The Brits, too—along with, I strongly suspect, all of Europe, North and South America, the Middle East, and on and on—need to adjust the supply chains of their nationally critical items so as to eliminate the PRC from them.

It’s generally appropriate not to ascribe to malevolence what incompetence can adequately explain. However, sometimes it really is malevolence, when it’s on the scale the PRC is perpetrating.

Critical Supplies

I’ve written earlier about the need to recreate a core ability to produce certain items critical to our national security entirely domestically, from dirt in the ground to final product.

The need isn’t only driven by our enemies having critical places in our supply chains.  Our friends and would-be friends have similarly critical places, and they act as enthusiastically for their own self interest as we do. And those self interests can conflict.

Take India and hydroxychloroquine. India has decided to ban the export of any of its production of the drug. Worldwide demand is expanding greatly in response to its apparent (though not yet clearly demonstrated) effectiveness in treating Wuhan Virus infections, while production capacity has not—cannot—expand as rapidly to meet that demand. India has a very large population with diseases for which on-label use is wholly warranted.  India’s ban is not borne of enmity toward us but of national need and so self interest.

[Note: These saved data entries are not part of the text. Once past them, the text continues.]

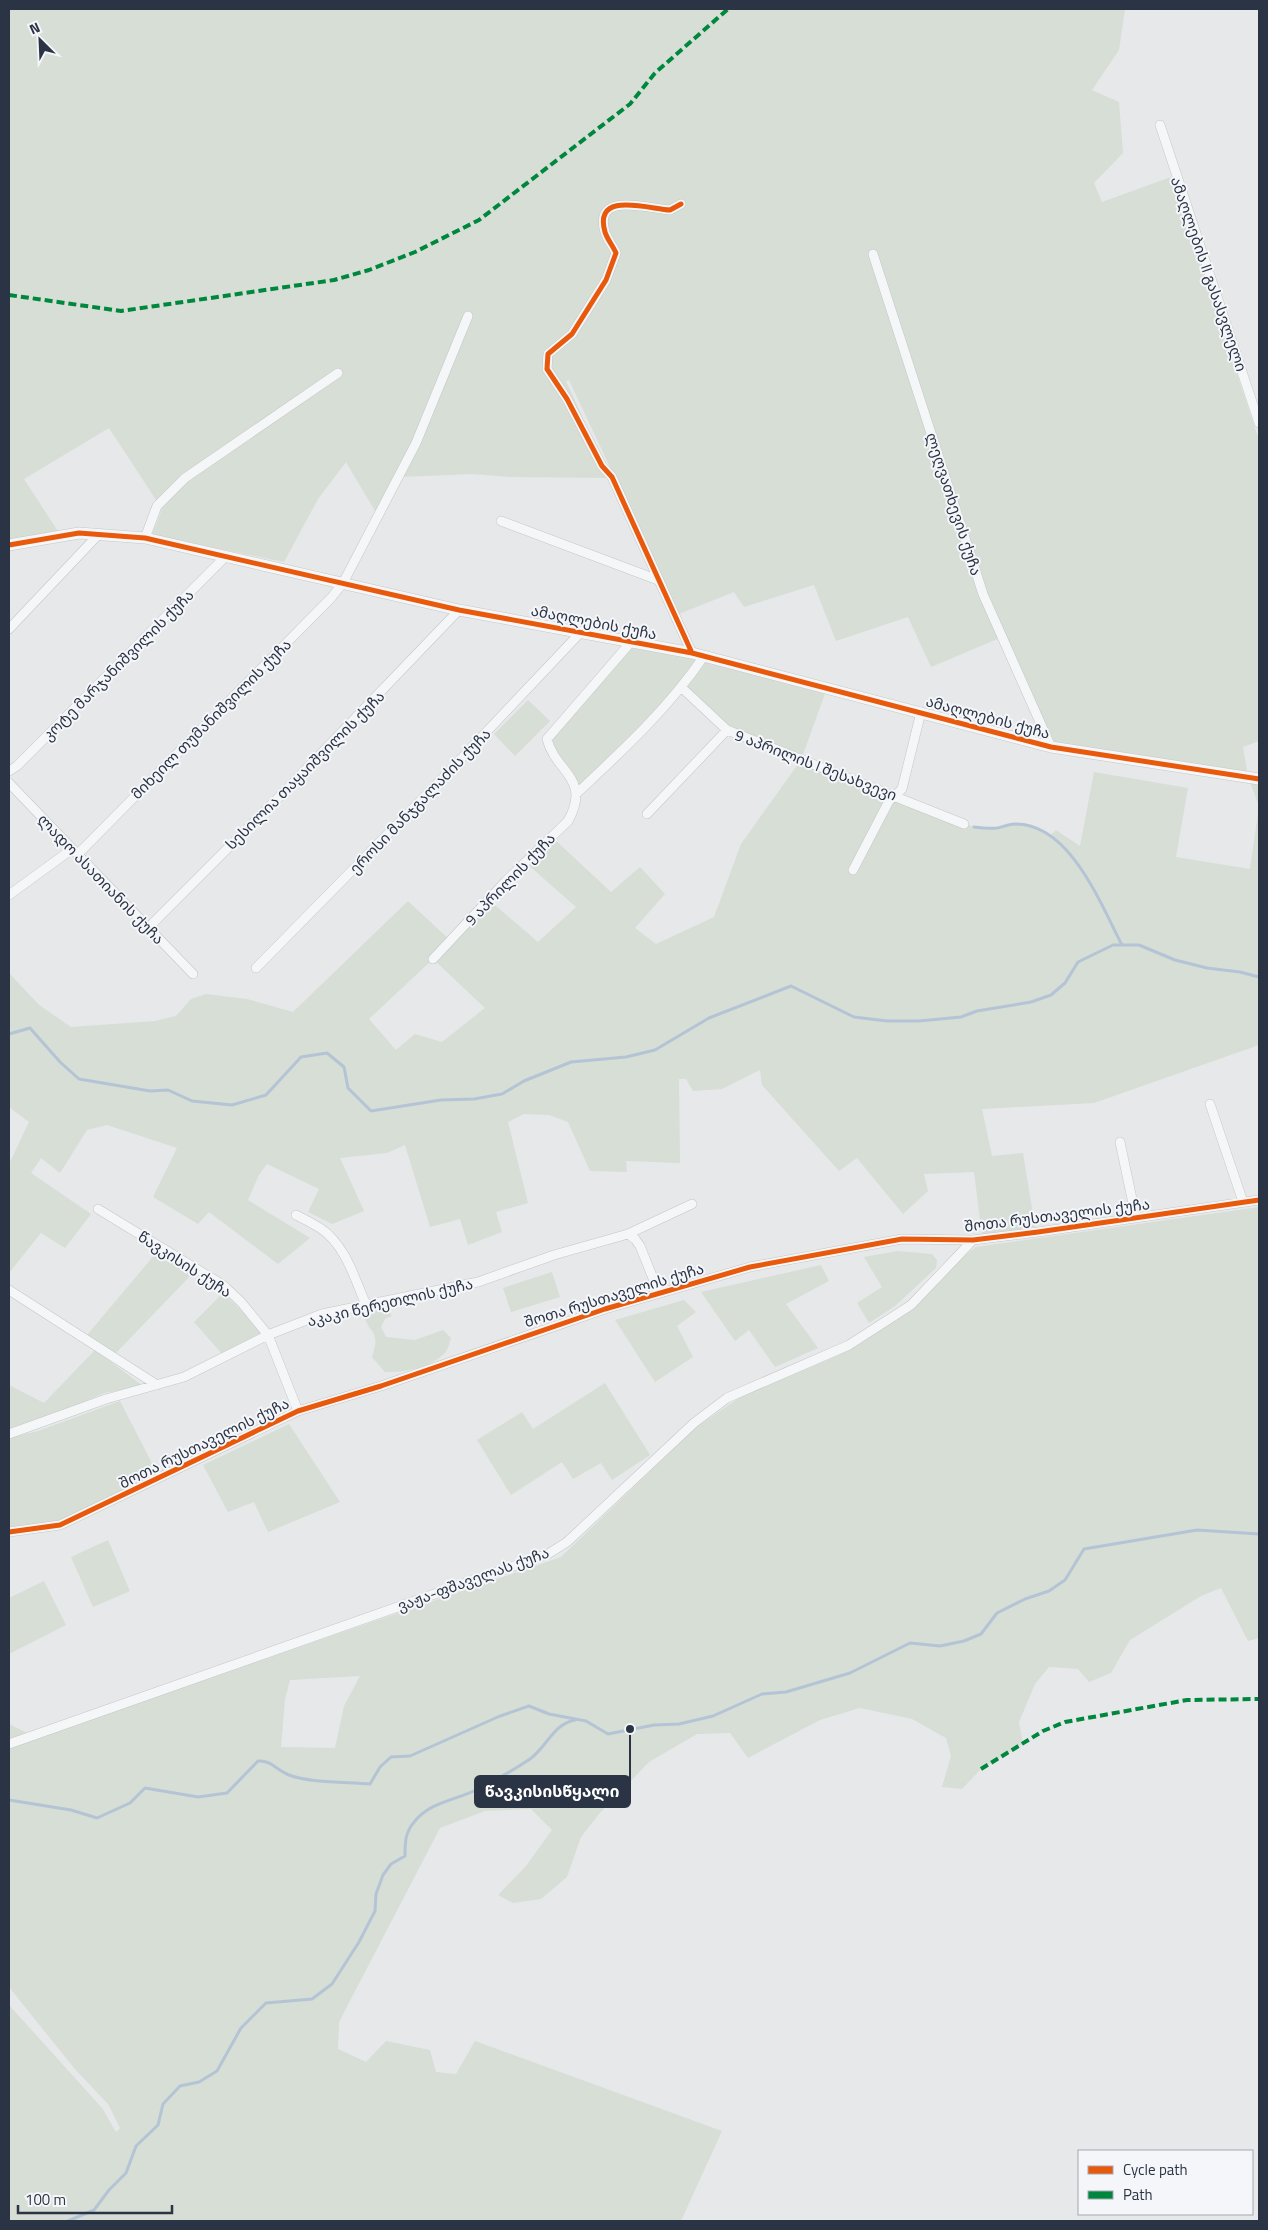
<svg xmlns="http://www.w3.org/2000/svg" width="1268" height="2230" font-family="'Titillium Web','Noto Sans Georgian',sans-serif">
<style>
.green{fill:#d6ded6;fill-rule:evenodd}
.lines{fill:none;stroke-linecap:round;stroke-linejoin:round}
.stream{stroke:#b4c4d5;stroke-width:3}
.minor-casing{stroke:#c4c6c8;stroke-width:10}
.tertiary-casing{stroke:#c4c6c8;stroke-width:12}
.minor{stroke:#f5f6f7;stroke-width:9}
.tertiary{stroke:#f5f6f7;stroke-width:11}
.quiet{stroke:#00873e;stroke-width:4;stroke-dasharray:8 4;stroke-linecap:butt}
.cycleway-casing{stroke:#f4f6f9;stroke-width:8}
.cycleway{stroke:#e8590c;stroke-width:5}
.labels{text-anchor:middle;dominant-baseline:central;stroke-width:4;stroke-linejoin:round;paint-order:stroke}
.street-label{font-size:15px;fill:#2b3445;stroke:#f4f6f9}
.leader{fill:none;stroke:#2b3445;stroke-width:2}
.callout-dot{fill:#2b3445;stroke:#f4f6f9;stroke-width:2}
.callout{fill:#2b3445;stroke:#2b3445;stroke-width:2}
.callout-label{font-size:16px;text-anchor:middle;font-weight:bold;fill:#fff}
</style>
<rect width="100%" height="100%" fill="#e6e8ea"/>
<path class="green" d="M9 9H1125L1119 50 1092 90 1119 102 1123 153 1094 183 1102 202 1171 177 1259 440V741L1243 747 1248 777 1259 779V1045L1094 1103 982 1109 992 1156 1023 1153 1035 1227 982 1236 974 1172 924 1174 928 1191 903 1214 857 1158 839 1171 762 1085 760 1070 722 1089 693 1091 686 1079H679L680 1163 626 1161 627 1172 590 1171 568 1122 549 1115 524 1114 508 1122 528 1203 496 1212 502 1232 468 1245 460 1219 430 1227 405 1145 387 1153 340 1158 364 1211 332 1224 308 1212 319 1189 267 1164 259 1175 248 1200 310 1238 278 1264 209 1212 198 1224 153 1197 177 1148 107 1125 87 1130 60 1173 41 1158 31 1173 91 1214 65 1248 41 1233 9 1273V1162H10L29 1122 9 1107V973L39 1005 71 1027 155 1021 176 1016 191 999 206 994 247 999 293 1012 408 901 451 941 489 900 538 942 576 907 525 862 552 837 611 892 640 867 665 894 635 928 656 944 714 917 741 844 801 760 727 730 681 687 576 794 547 739 631 642 827 688 801 760 974 827 995 828 1016 824 1034 828 1051 835 1056 830 1080 846 1094 772 1188 788 1176 857 1250 869 1259 806 1248 777 1051 747 1002 637 931 667 908 617 836 641 814 585 744 607 734 592 679 614 569 380 566 381 610 478 510 477 472 474 401 477 378 516 346 462 318 499 284 562 152 535 162 509 109 428 24 479 61 536 9 545ZM433 959 485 1008 442 1042 415 1034 396 1050 369 1019Z
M528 700 550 721 515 756 494 734Z
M1259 1207V1638L1248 1641 1221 1588 1201 1596 1130 1640 1111 1673 1089 1682 1078 1669 1049 1667 1035 1684 1019 1722 1023 1744 981 1769 962 1789 942 1787 951 1756 946 1738 912 1719 860 1708 820 1720 748 1758 730 1733 697 1734 649 1762 599 1814 581 1837 567 1877 541 1899 513 1903 498 1895 526 1866 552 1830 531 1809 485 1811 440 1828 339 2022 338 2049 366 2062 386 2041 430 2050 436 2072 456 2074 475 2041 722 2131 681 2221H9V2005L102 2108 116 2132 120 2128 108 2104 74 2068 9 1987V1747L561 1557 695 1428 742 1396 839 1355 911 1310 963 1257 976 1247ZM360 1676 344 1706 335 1748 281 1747 285 1699 290 1680Z
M898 1251 932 1254 937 1260 936 1268 895 1306 869 1323 857 1303 882 1287 864 1257Z
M157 1252 193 1273 115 1354 87 1335Z
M821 1265 829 1281 786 1304 818 1348 775 1367 749 1330 735 1341 701 1292Z
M552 1272 560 1297 511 1312 503 1288Z
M223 1293 245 1314 261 1333 222 1354 194 1322Z
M684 1300 696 1312 677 1326 693 1357 655 1382 615 1320Z
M376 1310H388L392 1316 385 1319 381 1327 386 1337 415 1340 443 1330 451 1338C450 1342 448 1349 445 1353 431 1367 404 1373 385 1372L372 1357C382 1328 367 1335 364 1313Z
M95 1350 143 1386 104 1393 58 1413 9 1429V1385L44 1403Z
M605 1383 650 1455 612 1480 601 1463 573 1479 562 1462 511 1495 477 1440 522 1412 533 1429Z
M120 1401 157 1473 57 1522 9 1528V1438L38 1431Z
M289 1424 340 1502 268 1532 254 1502 228 1512 203 1465Z
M108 1540 130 1591 93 1607 71 1557Z
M44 1581 66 1625 9 1654V1598Z
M9 1724 27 1733 9 1739Z"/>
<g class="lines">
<path class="stream" d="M974 827C981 828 989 829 997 828 1003 827 1009 824 1015 824 1070 823 1101 905 1122 945
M9 1034 30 1028 60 1062 79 1079 150 1091 168 1090 192 1101 232 1105 266 1095 301 1057 327 1053 344 1067 348 1088 371 1111 441 1100 474 1099 502 1094 524 1081 571 1062 626 1057 655 1050 709 1018 791 986 854 1017 887 1021H919L961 1017 977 1011 1031 1002 1051 995 1065 983 1078 962 1113 945H1139L1175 960 1207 968 1240 972 1259 977
M9 1800 71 1810 97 1818 130 1803 145 1788 198 1797 227 1793 258 1761C271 1760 276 1770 289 1775 309 1783 347 1782 370 1784L380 1767 391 1757 410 1756 500 1716 529 1706 549 1714 586 1721 608 1734 654 1725 679 1724 713 1716 762 1694 786 1692 850 1673 910 1643 940 1646 964 1641 981 1634 997 1613 1025 1599 1049 1591 1065 1580 1084 1549 1197 1530 1259 1534
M68 2221 94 2210 109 2190 126 2173 136 2146 158 2125 163 2104 180 2086 199 2082 217 2071 241 2028 266 2003 312 1999 332 1984 359 1942 375 1911 376 1894 383 1875 391 1864 405 1856C405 1842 405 1832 415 1821 430 1802 456 1800 476 1790 492 1782 515 1769 530 1759 547 1747 553 1724 575 1720"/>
<defs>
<path id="minor" d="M1160 125 1259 423
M681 204 670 210C649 209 593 190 605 232 607 239 613 246 616 253L606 280 572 334 548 354 547 369 567 399 602 466 612 477 692 653
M873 254 983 594 1051 747
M501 521 658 580
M145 538 157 506 185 478 338 373
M9 629 99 534
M681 687 727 730 964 824
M9 771 17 766 226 556
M9 783 193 974
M576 794C621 752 669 708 704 656
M647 814 727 730
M78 854 331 598 343 583 416 443 468 316
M853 870 889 801 902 789 921 712
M9 895 72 849
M148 928 289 787 459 610
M433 959 506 881 568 821C592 778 555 772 547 739L631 642
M256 968 440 781 581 632
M1210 1104 1243 1202
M1120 1142 1136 1218
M98 1209 223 1285 241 1302 268 1335 298 1411
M296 1215C304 1219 312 1223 320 1228 345 1244 355 1279 366 1305
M628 1234 635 1239 640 1246 659 1293
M9 1290 157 1385
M9 1434 106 1399 184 1377 268 1335 322 1314 478 1282 554 1255 628 1234 692 1204
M9 1532 60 1525 298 1411 381 1386 605 1309 750 1267 902 1239 973 1240 1038 1232 1259 1200
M9 1744 548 1554 567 1542 694 1423 727 1398 849 1345 911 1305 973 1240"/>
<path id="tertiary" d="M9 545 79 533 145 538 459 610 692 653 1051 747 1259 779"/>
</defs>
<use href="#minor" class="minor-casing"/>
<use href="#tertiary" class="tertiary-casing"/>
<use href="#minor" class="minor"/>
<use href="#tertiary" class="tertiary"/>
<path class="quiet" d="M9 295 121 311 334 280 369 270 415 252 479 220 630 104 655 73 728 9
M981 1769 1043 1731 1065 1722 1187 1700 1259 1699"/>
<defs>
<path id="cycleway" d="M681 204 670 210C649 209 593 190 605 232 607 239 613 246 616 253L606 280 572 334 548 354 547 369 567 399 602 466 612 477 692 653
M9 545 79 533 145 538 459 610 692 653 1051 747 1259 779
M9 1532 60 1525 298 1411 381 1386 605 1309 750 1267 902 1239 973 1240 1038 1232 1259 1200"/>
</defs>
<use href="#cycleway" class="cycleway-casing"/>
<use href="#cycleway" class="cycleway"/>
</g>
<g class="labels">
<g class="street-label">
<text transform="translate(1209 274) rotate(71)">ამაღლების II გასასვლელი</text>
<text transform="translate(954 504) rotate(72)">ლეღვათხევის ქუჩა</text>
<text transform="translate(594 622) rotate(11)">ამაღლების ქუჩა</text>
<text transform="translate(118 665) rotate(-45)">კოტე მარჯანიშვილის ქუჩა</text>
<text transform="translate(988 717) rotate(15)">ამაღლების ქუჩა</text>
<text transform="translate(211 719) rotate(-45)">მიხეილ თუმანიშვილის ქუჩა</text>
<text transform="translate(816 765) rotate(21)">9 აპრილის I შესახვევი</text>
<text transform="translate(305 770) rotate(-45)">სესილია თაყაიშვილის ქუჩა</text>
<text transform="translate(420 801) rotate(-46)">ეროსი მანჯგალაძის ქუჩა</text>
<text transform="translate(101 879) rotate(46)">ლადო ასათიანის ქუჩა</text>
<text transform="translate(510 879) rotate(-46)">9 აპრილის ქუჩა</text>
<text transform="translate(1057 1215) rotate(-7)">შოთა რუსთაველის ქუჩა</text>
<text transform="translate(185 1264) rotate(33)">წავკისის ქუჩა</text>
<text transform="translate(614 1295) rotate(-17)">შოთა რუსთაველის ქუჩა</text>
<text transform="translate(390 1302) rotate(-13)">აკაკი წერეთლის ქუჩა</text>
<text transform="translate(204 1443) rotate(-26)">შოთა რუსთაველის ქუჩა</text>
<text transform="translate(473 1579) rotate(-20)">ვაჟა-ფშაველას ქუჩა</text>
</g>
</g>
<path class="leader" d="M630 1729L630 1791"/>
<circle class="callout-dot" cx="630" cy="1729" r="5"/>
<rect class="callout" x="475" y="1776" width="155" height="31" rx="5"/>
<g class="callout-label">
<text x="552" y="1797">წავკისისწყალი</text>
</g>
<rect width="1268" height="2230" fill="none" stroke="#2b3445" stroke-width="20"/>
<rect x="1078" y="2150" width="175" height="65" fill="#f4f6f9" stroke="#a4a8b1"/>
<rect x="1088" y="2166" width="25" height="8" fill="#e8590c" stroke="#a4a8b1"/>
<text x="1123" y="2175" font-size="15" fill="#2b3445">Cycle path</text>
<rect x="1088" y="2191" width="25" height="8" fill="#00873e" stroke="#a4a8b1"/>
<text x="1123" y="2200" font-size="15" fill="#2b3445">Path</text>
<g transform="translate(40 40) rotate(336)" stroke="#f4f6f9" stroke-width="4" paint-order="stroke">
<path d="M0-4L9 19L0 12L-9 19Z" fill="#2b3445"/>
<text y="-8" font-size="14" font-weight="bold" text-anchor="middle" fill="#2b3445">N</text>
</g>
<path d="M18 2205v8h154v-8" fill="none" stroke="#2b3445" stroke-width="2.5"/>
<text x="25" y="2205" font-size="15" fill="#2b3445" stroke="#f4f6f9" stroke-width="4" paint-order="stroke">100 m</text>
</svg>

We can retaliate against India and its ban, as President Donald Trump has threatened to do, but that sort of response doesn’t address the underlying problem (it should be noted that retaliations prove unnecessary; India has enacted an exception to its ban that allows export to us). We need to be able to produce our own hydroxychloroquine from scratch, entirely domestically. We still should get the drug, and intermediate production chemicals, from the most efficiently done sources, including internationally, but we absolutely need to have an ability to produce at least some entirely domestically. That would give us a core capability from which to expand, should a need arise, rather than leave us to do without or vulnerable to extortion, as our enemies will apply.

Economic Extortion

The Wuhan Virus, which originated from the city of that name, in the province of Hubei, in the heartland of the People’s Republic of China, may not have been released on the world deliberately, but the situation is certainly being taken advantage of by the PRC.

Congressman Mark Green (R, TN) has advised us all that French President Emmanuel Macron was talking to PRC President Xi Jinping and asked him for a billion masks.

Xi readily agreed—on condition that France implement its 5G wireless communications network with Huawei equipment.  No Huawei, no masks; French medical personnel, French patients can just die.

This comes against the backdrop our own health care companies having to recall surgical gowns made in the PRC because they might have been tainted—they were manufactured in facilities that hadn’t met standards for manufacture since 2018.  Netherlands has had to recall masks manufactured and delivered by the PRC because those masks were defective and provided none of the protections they were supposed to provide. Spain and Turkey also have had defective medical equipment foisted off on them by the PRC. Czech Republic is the recipient of PRC-made Wuhan Virus test kits with an 80% failure rate (Bing Translator is friendly enough).

Macron might want to pay more attention to what his neighbors in the EU are being cheated with, as well as who’s doing the cheating, along with studying the nature of extortion.